Wadowice, Poland, Aug 9, 2006 (CNA) - Pilgrims visiting a newly erected statue of Pope John Paul II, in his hometown of Wadowice, have been taking a bit of the monument with them. Several have begun to touch the water which flows from a fountain at the base of the statue and take it away in bottles, the Associated Press has reported.
Many of the pilgrims consider the water a way of connecting physically with their beloved shepherd and countryman. "If the water comes from the papal monument, it is holy to us," said Stanislaw Unijewski, a 37-year-old electrician who traveled 120 miles from his hometown of Nysa.
The water, which is piped in as part of the design of the monument, has not been blessed by a priest and it did not appear miraculously as has the healing springs of Lourdes and sights of popular devotion. Yet, many are happy to use it as an outward sign of their inward prayers asking for the intercession of the great Pope – who they believe to be in heaven.
Slawomir Piotrowski, 46, traveled across Poland from the northern city of Bydgoszcz to visit John Paul's hometown. He, his wife, and their two teenage children planned to visit John Paul's childhood home and St. Mary's Basilica, where John Paul was baptized and served as an altar boy, the AP reported.

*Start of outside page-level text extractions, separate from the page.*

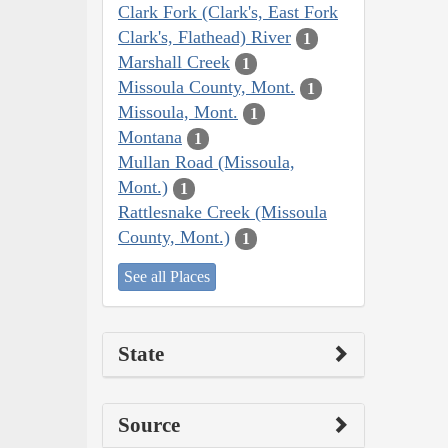
Clark Fork (Clark's, East Fork
Clark's, Flathead) River
1
Marshall Creek
1
Missoula County, Mont.
1
Missoula, Mont.
1
Montana
1
Mullan Road (Missoula,
Mont.)
1
Rattlesnake Creek (Missoula
County, Mont.)
1
See all Places
State
Source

But their first destination was the monument, where Piotrowski let the water flow over his hand before pressing it to his chest, convinced it will help cure his ailing heart.

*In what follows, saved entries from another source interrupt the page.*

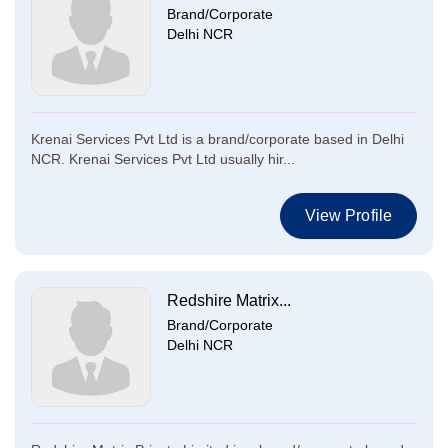
Brand/Corporate
Delhi NCR
Krenai Services Pvt Ltd is a brand/corporate based in Delhi
NCR. Krenai Services Pvt Ltd usually hir...
View Profile
Redshire Matrix...
Brand/Corporate
Delhi NCR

"I am a little sick and I'm looking for strength to keep on going," said Piotrowski. "We all feel this water will give us new strength."
The statue is composed of a granite base, topped by a bronze figure of John Paul wearing papal vestments and a miter, with a staff in his left hand and his right hand raised as if in blessing.
Pilgrims from across Europe and beyond have been seen praying at the monument daily. Many wash their faces and hands in the cool, crystal-clear water that flows over the dark granite.
Wadowice Mayor Ewa Filipiak said the water was connected to the monument simply to enhance the granite's gray-brown color, and that authorities were unaware it would itself become an attraction. It comes from a well in the town's main square that dates back at least to the 16th century.
"It has turned into an additional and very welcome attraction and embellishment of this place linked to John Paul II," she said.
Filipiak said hundreds of people visit the town daily, but the fountain eventually could draw even more people, especially if John Paul, who died on April 2 last year, is declared a saint. Pope Benedict XVI opened the beatification process for John Paul last year, waiving the customary five-year waiting period after his death.
The statue was unveiled by Cardinal Stanislaw Dziwisz, the archbishop of nearby Krakow and the longtime personal secretary of John Paul, who is revered in Poland for helping to inspire the pro-democracy Solidarity movement in the 1980s that helped end communist rule.
The Rev. Jakub Gil, the parish priest at the Wadowice basilica, said the church has never declared the water holy, but that it provides a tangible reminder to many of the great personal power of the late pontiff.
"No one is telling the people that this is miraculous water," Gil said. But, he added: "Nothing is impossible for believers, and if this water evokes faith, then great things might happen."